Na terça-feira, depois de efetuar os descontos, o Banrisul solicitou aos servidores endividados que buscassem suas agências para renegociar pendências junto ao banco, a juros mais baixos do que os de costume — o banco não informa quantos dos servidores que pediram adiantamento entraram no negativo. O policial civil Renato Rosso, 47 anos, que descobriu seu prejuízo ao tentar sacar dinheiro para comprar pão, na manhã de terça-feira, sentiu-se injustiçado ao ter fazer um empréstimo para pagar um valor que esperava ter recebido do governo. Em uma agência de São Sepé, na Região Central, onde vive com a esposa, encontrou outros servidores na mesma situação.

— No banco tinha mais uns 40, entre professores, brigadianos e colegas policiais. Durante o ano pedi adiantamento de salários e do 13º para não atrasar os compromissos. Nunca tinha passado por isso. Agora estamos pagando juros por um dinheiro que é nosso — lamentou o policial, que pediu dinheiro emprestado à esposa para ir à padaria.

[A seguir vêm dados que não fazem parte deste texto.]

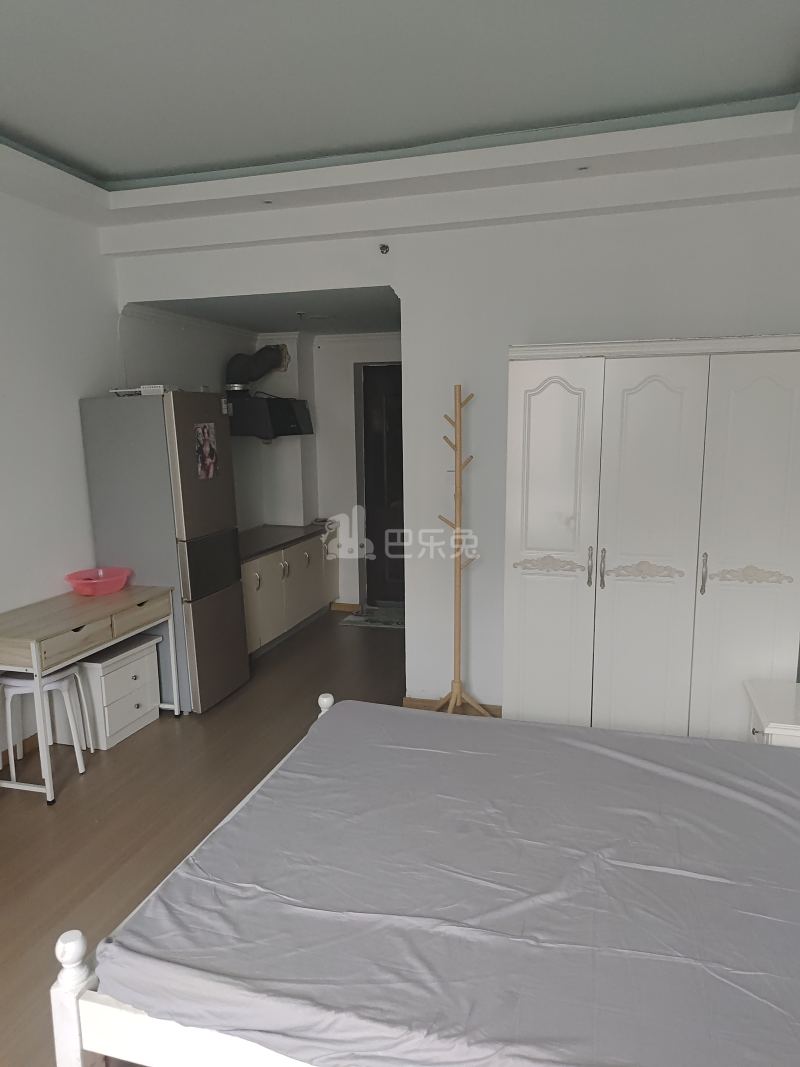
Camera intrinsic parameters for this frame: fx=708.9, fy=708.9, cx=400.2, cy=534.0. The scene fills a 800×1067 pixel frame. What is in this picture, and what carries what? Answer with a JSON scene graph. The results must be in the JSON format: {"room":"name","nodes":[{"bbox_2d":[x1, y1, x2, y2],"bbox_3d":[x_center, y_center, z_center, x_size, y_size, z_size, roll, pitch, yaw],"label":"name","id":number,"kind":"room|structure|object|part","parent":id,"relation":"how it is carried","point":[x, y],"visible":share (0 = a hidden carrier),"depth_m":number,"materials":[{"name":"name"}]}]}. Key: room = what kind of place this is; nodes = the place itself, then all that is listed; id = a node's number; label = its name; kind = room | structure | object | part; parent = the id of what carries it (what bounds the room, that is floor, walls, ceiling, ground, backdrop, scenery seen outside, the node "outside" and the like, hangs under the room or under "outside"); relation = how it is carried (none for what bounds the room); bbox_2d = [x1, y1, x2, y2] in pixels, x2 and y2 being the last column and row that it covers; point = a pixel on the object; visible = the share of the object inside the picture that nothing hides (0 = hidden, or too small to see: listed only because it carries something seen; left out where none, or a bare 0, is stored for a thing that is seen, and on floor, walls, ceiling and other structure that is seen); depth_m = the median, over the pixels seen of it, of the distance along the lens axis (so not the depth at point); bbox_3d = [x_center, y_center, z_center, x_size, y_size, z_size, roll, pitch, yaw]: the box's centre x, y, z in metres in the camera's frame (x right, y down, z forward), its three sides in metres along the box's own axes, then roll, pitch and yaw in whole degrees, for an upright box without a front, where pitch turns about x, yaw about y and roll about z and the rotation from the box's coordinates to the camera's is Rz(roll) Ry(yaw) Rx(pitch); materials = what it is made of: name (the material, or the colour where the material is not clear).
{"room":"bedroom","nodes":[
{"label":"bedroom","id":0,"kind":"room"},
{"bbox_2d":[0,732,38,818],"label":"baseboard","id":1,"kind":"structure","parent":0,"point":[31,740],"depth_m":3.60,"materials":[{"name":"brown wood"}]},
{"bbox_2d":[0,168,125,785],"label":"left wall","id":2,"kind":"structure","parent":0,"point":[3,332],"depth_m":3.85,"materials":[{"name":"white paint"}]},
{"bbox_2d":[1,608,417,1063],"bbox_3d":[-0.038,1.299,3.007,4.391,0.100,7.613,2,10,16],"label":"floor","id":3,"kind":"structure","parent":0,"point":[121,758],"depth_m":3.26,"materials":[{"name":"brown wood"}]},
{"bbox_2d":[0,669,91,797],"bbox_3d":[-1.759,0.923,3.475,0.360,0.543,0.354,2,10,16],"label":"stool","id":4,"kind":"object","parent":3,"relation":"on","point":[53,680],"visible":0.79,"depth_m":3.39,"materials":[{"name":"white plastic"}]},
{"bbox_2d":[0,584,177,805],"bbox_3d":[-1.709,0.772,3.702,0.512,0.771,1.103,2,10,16],"label":"desk","id":5,"kind":"object","parent":3,"relation":"on","point":[36,664],"visible":0.91,"depth_m":3.43,"materials":[{"name":"wood"}]},
{"bbox_2d":[65,567,131,596],"bbox_3d":[-1.697,0.275,3.993,0.345,0.109,0.349,2,10,16],"label":"red basin","id":6,"kind":"object","parent":5,"relation":"on","point":[104,590],"visible":0.99,"depth_m":3.93,"materials":[{"name":"pink plastic"}]},
{"bbox_2d":[63,631,161,751],"bbox_3d":[-1.642,0.860,3.963,0.375,0.507,0.479,2,10,16],"label":"drawer unit","id":7,"kind":"object","parent":3,"relation":"on","point":[146,700],"visible":0.69,"depth_m":3.82,"materials":[{"name":"white wood"}]},
{"bbox_2d":[77,390,249,714],"bbox_3d":[-1.404,0.098,4.375,0.659,1.873,0.584,2,10,16],"label":"refrigerator","id":8,"kind":"object","parent":3,"relation":"on","point":[240,606],"visible":0.8,"depth_m":4.08,"materials":[{"name":"silver metal"}]},
{"bbox_2d":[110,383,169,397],"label":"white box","id":9,"kind":"object","parent":8,"relation":"on","point":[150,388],"visible":0.78,"depth_m":4.03,"materials":[{"name":"white"}]},
{"bbox_2d":[194,421,219,480],"bbox_3d":[-1.141,-0.492,4.187,0.010,0.323,0.217,2,10,16],"label":"photo","id":10,"kind":"object","parent":8,"relation":"attached to","point":[207,451],"visible":0.99,"depth_m":4.18},
{"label":"panel","id":11,"kind":"part","parent":8,"relation":"part of","materials":[{"name":"black metal"}]},
{"bbox_2d":[239,526,341,658],"bbox_3d":[-1.070,0.425,5.687,0.599,0.792,1.983,2,10,16],"label":"kitchen cabinet","id":12,"kind":"object","parent":3,"relation":"on","point":[267,572],"visible":0.43,"depth_m":5.53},
{"bbox_2d":[237,522,338,564],"bbox_3d":[-1.108,0.048,5.714,0.651,0.042,1.665,2,10,16],"label":"countertop","id":13,"kind":"structure","parent":12,"relation":"on","point":[249,552],"depth_m":5.68,"materials":[{"name":"stone"}]},
{"bbox_2d":[341,606,404,629],"bbox_3d":[-0.076,0.724,6.220,0.716,0.012,0.556,2,10,16],"label":"doormat","id":14,"kind":"object","parent":3,"relation":"on","point":[374,622],"visible":0.72,"depth_m":6.16,"materials":[{"name":"grey carpet"}]},
{"bbox_2d":[54,690,799,1066],"bbox_3d":[0.587,0.887,1.851,2.273,0.762,1.770,2,10,16],"label":"bed","id":15,"kind":"object","parent":3,"relation":"on","point":[324,720],"visible":0.93,"depth_m":1.59,"materials":[{"name":"wood"}]},
{"bbox_2d":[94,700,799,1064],"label":"mattress","id":16,"kind":"object","parent":15,"relation":"on","point":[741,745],"visible":0.84,"depth_m":1.62,"materials":[{"name":"fabric"}]},
{"bbox_2d":[431,383,490,718],"bbox_3d":[0.301,0.163,3.767,0.362,1.903,0.331,2,10,16],"label":"coat rack","id":17,"kind":"object","parent":3,"relation":"on","point":[456,447],"visible":0.91,"depth_m":3.75,"materials":[{"name":"brown wood"}]},
{"bbox_2d":[503,334,799,739],"bbox_3d":[1.216,0.115,3.497,1.352,2.035,0.552,2,10,16],"label":"wardrobe","id":18,"kind":"object","parent":3,"relation":"on","point":[658,388],"visible":0.94,"depth_m":3.23,"materials":[{"name":"white wood"}]},
{"bbox_3d":[0.691,0.158,3.360,0.417,1.868,0.111,2,10,16],"label":"door","id":19,"kind":"part","parent":18,"relation":"part of","materials":[{"name":"white wood"}]},
{"bbox_3d":[0.885,0.159,3.332,0.025,0.172,0.039,2,10,16],"label":"handle","id":20,"kind":"part","parent":18,"relation":"part of","materials":[{"name":"metal"}]},
{"bbox_3d":[0.939,0.162,3.310,0.023,0.176,0.039,2,10,16],"label":"handle","id":21,"kind":"part","parent":18,"relation":"part of","materials":[{"name":"metal"}]},
{"bbox_3d":[1.107,0.190,3.230,0.438,1.893,0.123,2,10,16],"label":"door","id":22,"kind":"part","parent":18,"relation":"part of","materials":[{"name":"white wood"}]},
{"bbox_3d":[1.352,0.179,3.179,0.021,0.182,0.038,2,10,16],"label":"handle","id":23,"kind":"part","parent":18,"relation":"part of","materials":[{"name":"silver metal"}]},
{"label":"door","id":24,"kind":"part","parent":18,"relation":"part of","materials":[{"name":"white wood"}]},
{"bbox_2d":[744,679,799,748],"bbox_3d":[1.675,0.953,2.906,0.461,0.534,0.517,2,10,16],"label":"nightstand","id":25,"kind":"object","parent":3,"relation":"on","point":[776,725],"visible":0.42,"depth_m":2.86,"materials":[{"name":"white wood"}]},
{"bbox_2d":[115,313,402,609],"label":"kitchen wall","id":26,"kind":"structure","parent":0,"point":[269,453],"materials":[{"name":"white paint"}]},
{"bbox_2d":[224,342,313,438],"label":"range hood","id":27,"kind":"object","parent":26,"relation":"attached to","point":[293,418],"visible":0.9,"depth_m":5.45,"materials":[{"name":"black metal"}]},
{"bbox_2d":[225,343,288,393],"bbox_3d":[-1.144,-1.306,5.621,0.389,0.429,0.402,2,10,16],"label":"exhaust duct","id":28,"kind":"object","parent":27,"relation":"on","point":[251,375],"visible":0.89,"depth_m":5.53,"materials":[{"name":"metal"}]},
{"bbox_2d":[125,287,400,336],"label":"kitchen ceiling","id":29,"kind":"structure","parent":0,"point":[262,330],"depth_m":4.83,"materials":[{"name":"grey paint"}]},
{"bbox_2d":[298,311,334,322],"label":"ceiling light","id":30,"kind":"object","parent":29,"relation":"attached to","point":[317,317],"visible":0.98,"depth_m":5.13,"materials":[{"name":"white"}]},
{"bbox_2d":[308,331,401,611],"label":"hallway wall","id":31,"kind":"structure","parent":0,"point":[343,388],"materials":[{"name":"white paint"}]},
{"bbox_2d":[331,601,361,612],"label":"baseboard","id":32,"kind":"structure","parent":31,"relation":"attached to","point":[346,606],"depth_m":6.49,"materials":[{"name":"brown wood"}]},
{"bbox_2d":[359,360,404,609],"bbox_3d":[0.106,-0.390,6.297,0.969,2.182,0.109,2,10,16],"label":"door","id":33,"kind":"structure","parent":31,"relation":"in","point":[368,496],"depth_m":6.36,"materials":[{"name":"brown wood"}]},
{"bbox_2d":[1,0,799,254],"bbox_3d":[-0.497,-1.568,1.792,4.297,0.232,4.752,2,10,16],"label":"ceiling","id":34,"kind":"structure","parent":0,"point":[104,160],"depth_m":2.75,"materials":[{"name":"white paint"}]},
{"bbox_2d":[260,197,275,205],"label":"recessed light","id":35,"kind":"object","parent":34,"relation":"in","point":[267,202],"visible":0.96,"depth_m":3.71,"materials":[{"name":"white"}]},
{"bbox_2d":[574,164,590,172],"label":"recessed light","id":36,"kind":"object","parent":34,"relation":"in","point":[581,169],"visible":0.94,"depth_m":3.29,"materials":[{"name":"white"}]},
{"bbox_2d":[105,181,799,714],"bbox_3d":[0.277,-0.431,3.999,3.886,2.994,0.147,2,10,16],"label":"back wall","id":37,"kind":"structure","parent":0,"point":[500,379],"depth_m":3.82,"materials":[{"name":"white paint"}]},
{"bbox_2d":[378,242,389,254],"bbox_3d":[-0.092,-1.540,3.815,0.051,0.053,0.080,2,10,16],"label":"sprinkler head","id":38,"kind":"object","parent":37,"relation":"attached to","point":[383,247],"visible":0.99,"depth_m":3.82},
{"bbox_2d":[402,696,500,717],"bbox_3d":[0.583,1.030,4.086,1.205,0.084,0.017,2,10,16],"label":"baseboard","id":39,"kind":"structure","parent":37,"relation":"attached to","point":[418,700],"depth_m":4.20,"materials":[{"name":"brown wood"}]}
]}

A Renato, foi oferecida pelo Banrisul a possibilidade de fazer um empréstimo consignado que deve começar a ser pago no mês que vem, com juros 0,7% mais baixos do que o padrão. A saída soou melhor do que uma possível passagem pelo cheque especial, cujos juros ultrapassam os 12% ao mês.

Aposentada da Polícia Civil desde julho, Galba Porto, 60 anos, conheceu os dissabores das mais diversas taxas de juros em 2016. Juros de empréstimos e do cartão de crédito, cujo pagamento ficou para trás em função do parcelamento do salário, já somam, segundo estima, em torno de R$ 15 mil. Após meses de vida financeira conturbada — a filha e o genro foram morar com ela e a companheira para ajudar na divisão das contas —, resolveu se antecipar. Ao saber que não receberia o 13º salário no dia previsto, ligou para o banco para se informar das possibilidades. Acabou acordando um novo empréstimo para saldar os mais de R$ 10 mil que ficariam negativados.

— Lembro de situações parecidas, mas nenhuma tão caótica. No mês retrasado, pela primeira vez, cheguei no supermercado e não consegui pagar as compras porque não tinha saldo. Era uma conta de R$ 120. É humilhante — diz.

Segundo a assessoria de comunicação da Secretaria da Fazenda, ainda não há previsão para a integralização do 13º dos servidores. O Estado aguarda pela aprovação, na Assembleia, de um projeto que integra o pacote de medidas do governo e prevê a fixação de novos prazos para o pagamento do benefício. Caso seja aprovado, a previsão é de que 50% seja quitado até 31 de dezembro deste ano, e o restante até novembro de 2017.